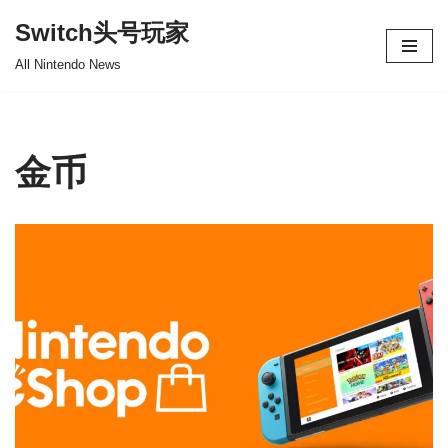
Switch头号玩家
跳
All Nintendo News
至
正
文
金币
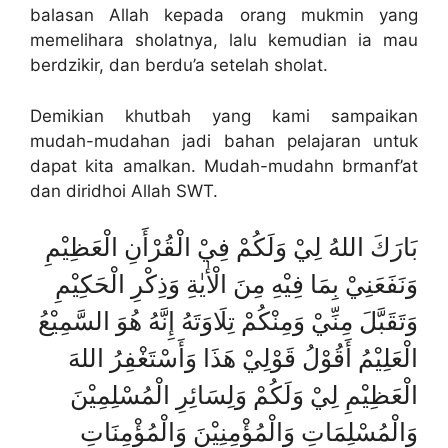
balasan Allah kepada orang mukmin yang
memelihara sholatnya, lalu kemudian ia mau
berdzikir, dan berdu’a setelah sholat.
Demikian khutbah yang kami sampaikan
mudah-mudahan jadi bahan pelajaran untuk
dapat kita amalkan. Mudah-mudahn brmanf’at
dan diridhoi Allah SWT.
بَارَكَ اللهُ لِيْ وَلَكُمْ فِيْ الْقُرْأَنِ الْعَظِيْمِ
وَنَفَعَنِيْ بِمَا فِيْهِ مِنَ الْأٰيٰةِ وَذِكْرِ الْحَكِيْمِ
وَتَقَبَّلَ مِنِّيْ وَمِنْكُمْ تِلَاوَتَهُ إِنَّهُ هُوَ السَّمِيْعُ
الْعَلِيْمُ أَقُوْلُ قَوْلِيْ هَذَا وَأَسْتَغْفِرُ اللهَ
الْعَظِيْمِ لِيْ وَلَكُمْ وَلِسَائِرِ الْمُسْلِمِيْنَ
وَالْمُسْلِمَاتِ وَالْمُؤْمِنِيْنَ وَالْمُؤْمِنَاتِ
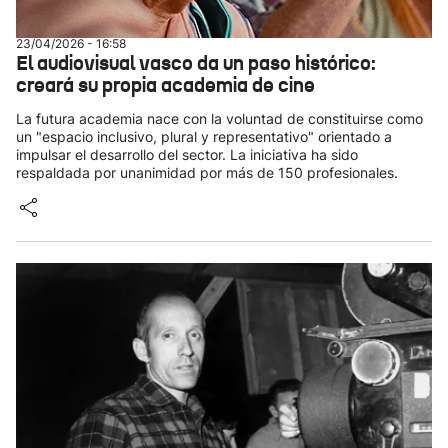
23/04/2026 - 16:58
El audiovisual vasco da un paso histórico:
creará su propia academia de cine
La futura academia nace con la voluntad de constituirse como
un "espacio inclusivo, plural y representativo" orientado a
impulsar el desarrollo del sector. La iniciativa ha sido
respaldada por unanimidad por más de 150 profesionales.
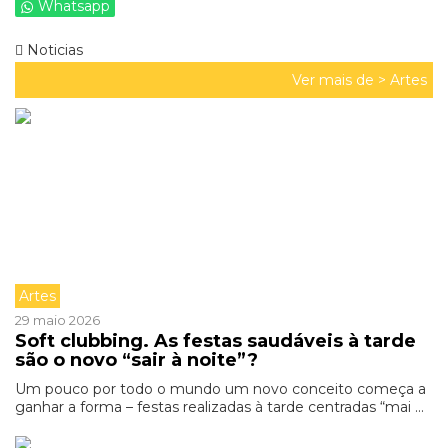
Whatsapp
Noticias
Ver mais de >
Artes
Artes
29 maio 2026
Soft clubbing. As festas saudáveis à tarde
são o novo “sair à noite”?
Um pouco por todo o mundo um novo conceito começa a
ganhar a forma – festas realizadas à tarde centradas “mai ...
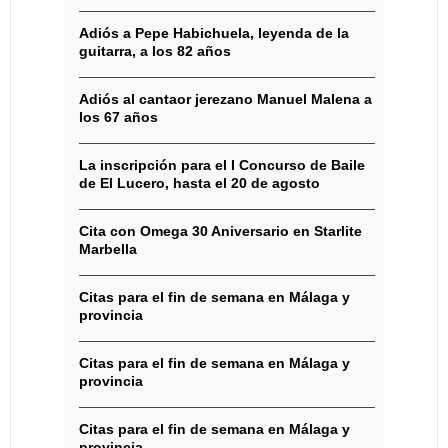
Adiós a Pepe Habichuela, leyenda de la
guitarra, a los 82 años
Adiós al cantaor jerezano Manuel Malena a
los 67 años
La inscripción para el I Concurso de Baile
de El Lucero, hasta el 20 de agosto
Cita con Omega 30 Aniversario en Starlite
Marbella
Citas para el fin de semana en Málaga y
provincia
Citas para el fin de semana en Málaga y
provincia
Citas para el fin de semana en Málaga y
provincia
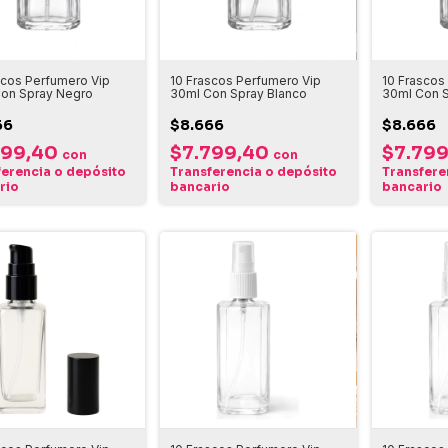
scos Perfumero Vip
10 Frascos Perfumero Vip
10 Frascos
on Spray Negro
30ml Con Spray Blanco
30ml Con S
66
$8.666
$8.666
799,40
$7.799,40
$7.79
con
con
ferencia o depósito
Transferencia o depósito
Transfere
rio
bancario
bancario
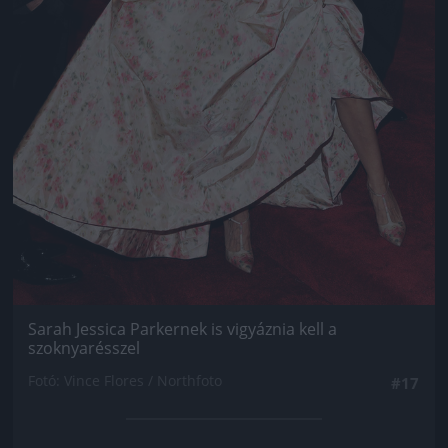
Sarah Jessica Parkernek is vigyáznia kell a
szoknyarésszel
Fotó: Vince Flores / Northfoto
#17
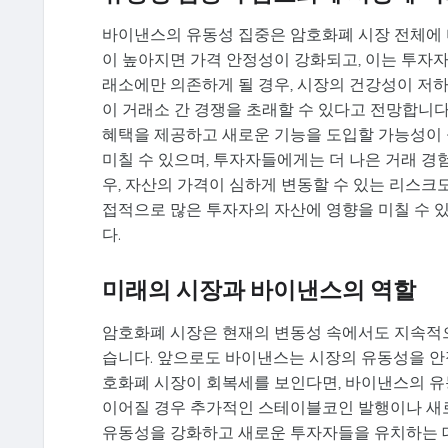
바이낸스의 유동성 집중은 암호화폐 시장 전체에 
이 높아지면 가격 안정성이 강화되고, 이는 투자자
래소에만 의존하게 될 경우, 시장의 건강성이 저
이 거래소 간 경쟁을 초래할 수 있다고 전망합니
혜택을 제공하고 새로운 기능을 도입할 가능성이 
미칠 수 있으며, 투자자들에게는 더 나은 거래 경
우, 자산의 가격이 심하게 변동할 수 있는 리스크
접적으로 많은 투자자의 자산에 영향을 미칠 수 
다.
미래의 시장과 바이낸스의 역할
암호화폐 시장은 현재의 변동성 속에서도 지속적으
습니다. 앞으로도 바이낸스는 시장의 유동성을 안
호화폐 시장이 회복세를 보인다면, 바이낸스의 유동
이어질 경우 추가적인 스테이블코인 발행이나 새로
유동성을 강화하고 새로운 투자자들을 유치하는 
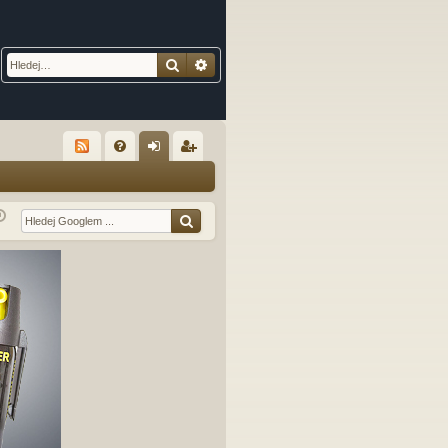
Hledat
Pokročilé hledání
R
FA
řih
eg
Q
lá
ist
sit
ro
se
va
t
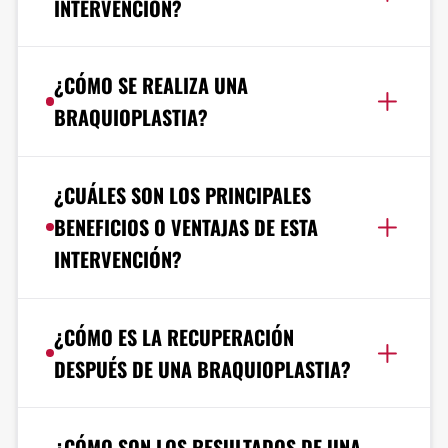
INTERVENCIÓN?
¿CÓMO SE REALIZA UNA
BRAQUIOPLASTIA?
¿CUÁLES SON LOS PRINCIPALES
BENEFICIOS O VENTAJAS DE ESTA
INTERVENCIÓN?
¿CÓMO ES LA RECUPERACIÓN
DESPUÉS DE UNA BRAQUIOPLASTIA?
¿CÓMO SON LOS RESULTADOS DE UNA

▶ [Exercise]
Can you reproduce the data with "Málaga" swapped for "Sevilla" wherever it occurs, keeping everything else unchanged and leaving out the pictures?

▶ [Result for this exercise]
Switch头号玩家
跳
All Nintendo News
至
正
文
金币
balasan Allah kepada orang mukmin yang
memelihara sholatnya, lalu kemudian ia mau
berdzikir, dan berdu’a setelah sholat.
Demikian khutbah yang kami sampaikan
mudah-mudahan jadi bahan pelajaran untuk
dapat kita amalkan. Mudah-mudahn brmanf’at
dan diridhoi Allah SWT.
بَارَكَ اللهُ لِيْ وَلَكُمْ فِيْ الْقُرْأَنِ الْعَظِيْمِ
وَنَفَعَنِيْ بِمَا فِيْهِ مِنَ الْأٰيٰةِ وَذِكْرِ الْحَكِيْمِ
وَتَقَبَّلَ مِنِّيْ وَمِنْكُمْ تِلَاوَتَهُ إِنَّهُ هُوَ السَّمِيْعُ
الْعَلِيْمُ أَقُوْلُ قَوْلِيْ هَذَا وَأَسْتَغْفِرُ اللهَ
الْعَظِيْمِ لِيْ وَلَكُمْ وَلِسَائِرِ الْمُسْلِمِيْنَ
وَالْمُسْلِمَاتِ وَالْمُؤْمِنِيْنَ وَالْمُؤْمِنَاتِ
23/04/2026 - 16:58
El audiovisual vasco da un paso histórico:
creará su propia academia de cine
La futura academia nace con la voluntad de constituirse como
un "espacio inclusivo, plural y representativo" orientado a
impulsar el desarrollo del sector. La iniciativa ha sido
respaldada por unanimidad por más de 150 profesionales.
Whatsapp
Noticias
Ver mais de >
Artes
Artes
29 maio 2026
Soft clubbing. As festas saudáveis à tarde
são o novo “sair à noite”?
Um pouco por todo o mundo um novo conceito começa a
ganhar a forma – festas realizadas à tarde centradas “mai ...
Adiós a Pepe Habichuela, leyenda de la
guitarra, a los 82 años
Adiós al cantaor jerezano Manuel Malena a
los 67 años
La inscripción para el I Concurso de Baile
de El Lucero, hasta el 20 de agosto
Cita con Omega 30 Aniversario en Starlite
Marbella
Citas para el fin de semana en Sevilla y
provincia
Citas para el fin de semana en Sevilla y
provincia
Citas para el fin de semana en Sevilla y
provincia
scos Perfumero Vip
10 Frascos Perfumero Vip
10 Frascos
on Spray Negro
30ml Con Spray Blanco
30ml Con S
66
$8.666
$8.666
799,40
$7.799,40
$7.79
con
con
ferencia o depósito
Transferencia o depósito
Transfere
rio
bancario
bancario
Sarah Jessica Parkernek is vigyáznia kell a
szoknyarésszel
Fotó: Vince Flores / Northfoto
#17
바이낸스의 유동성 집중은 암호화폐 시장 전체에 
이 높아지면 가격 안정성이 강화되고, 이는 투자자
래소에만 의존하게 될 경우, 시장의 건강성이 저
이 거래소 간 경쟁을 초래할 수 있다고 전망합니
혜택을 제공하고 새로운 기능을 도입할 가능성이 
미칠 수 있으며, 투자자들에게는 더 나은 거래 경
우, 자산의 가격이 심하게 변동할 수 있는 리스크
접적으로 많은 투자자의 자산에 영향을 미칠 수 
다.
미래의 시장과 바이낸스의 역할
암호화폐 시장은 현재의 변동성 속에서도 지속적으
습니다. 앞으로도 바이낸스는 시장의 유동성을 안
호화폐 시장이 회복세를 보인다면, 바이낸스의 유동
이어질 경우 추가적인 스테이블코인 발행이나 새로
유동성을 강화하고 새로운 투자자들을 유치하는 
Hledat
Pokročilé hledání
R
FA
řih
eg
Q
lá
ist
sit
ro
se
va
t
INTERVENCIÓN?
¿CÓMO SE REALIZA UNA
BRAQUIOPLASTIA?
¿CUÁLES SON LOS PRINCIPALES
BENEFICIOS O VENTAJAS DE ESTA
INTERVENCIÓN?
¿CÓMO ES LA RECUPERACIÓN
DESPUÉS DE UNA BRAQUIOPLASTIA?
¿CÓMO SON LOS RESULTADOS DE UNA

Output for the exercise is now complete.